### Exercise details
Retype the lines of the material below word for word, omitting the pictures from your answer.

[Saved entries]
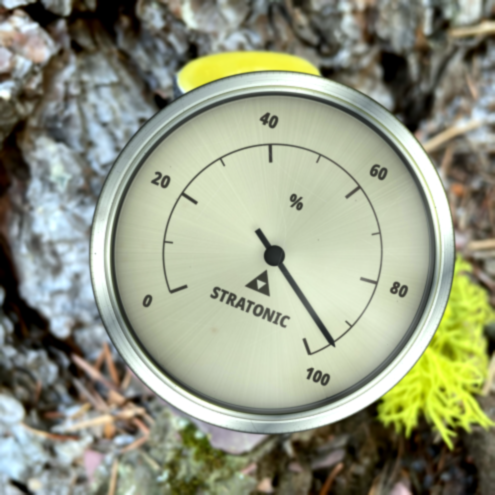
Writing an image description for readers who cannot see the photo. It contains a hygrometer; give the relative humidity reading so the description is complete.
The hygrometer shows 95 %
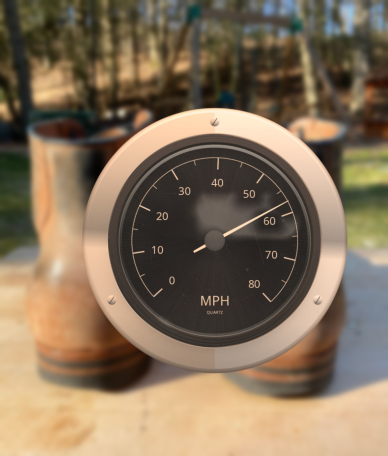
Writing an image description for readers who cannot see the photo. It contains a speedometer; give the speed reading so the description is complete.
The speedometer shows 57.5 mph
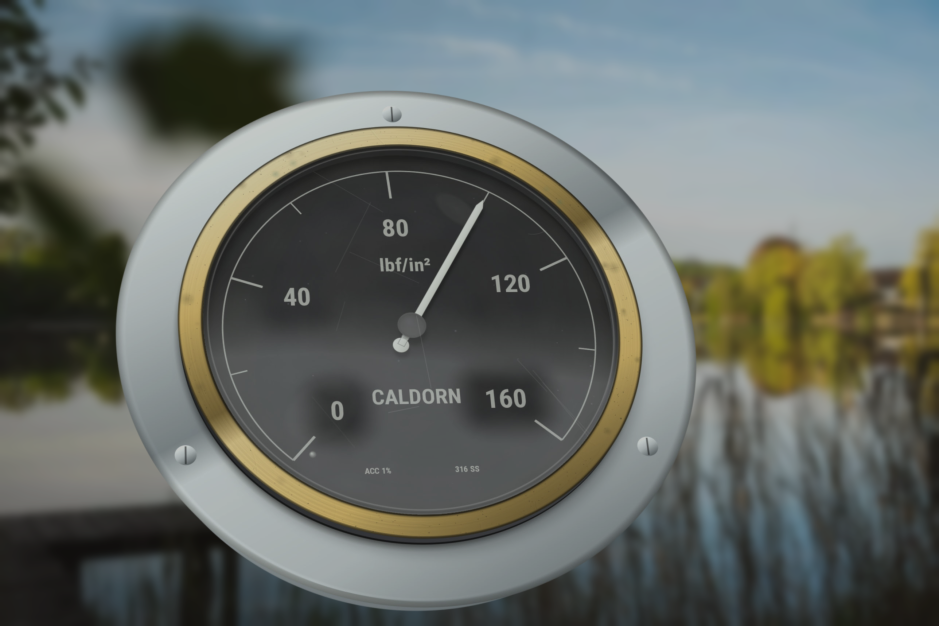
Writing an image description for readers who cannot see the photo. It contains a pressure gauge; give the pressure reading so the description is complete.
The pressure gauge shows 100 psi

### Solution to the exercise
Writing an image description for readers who cannot see the photo. It contains a hygrometer; give the relative humidity reading so the description is complete.
The hygrometer shows 95 %
Writing an image description for readers who cannot see the photo. It contains a speedometer; give the speed reading so the description is complete.
The speedometer shows 57.5 mph
Writing an image description for readers who cannot see the photo. It contains a pressure gauge; give the pressure reading so the description is complete.
The pressure gauge shows 100 psi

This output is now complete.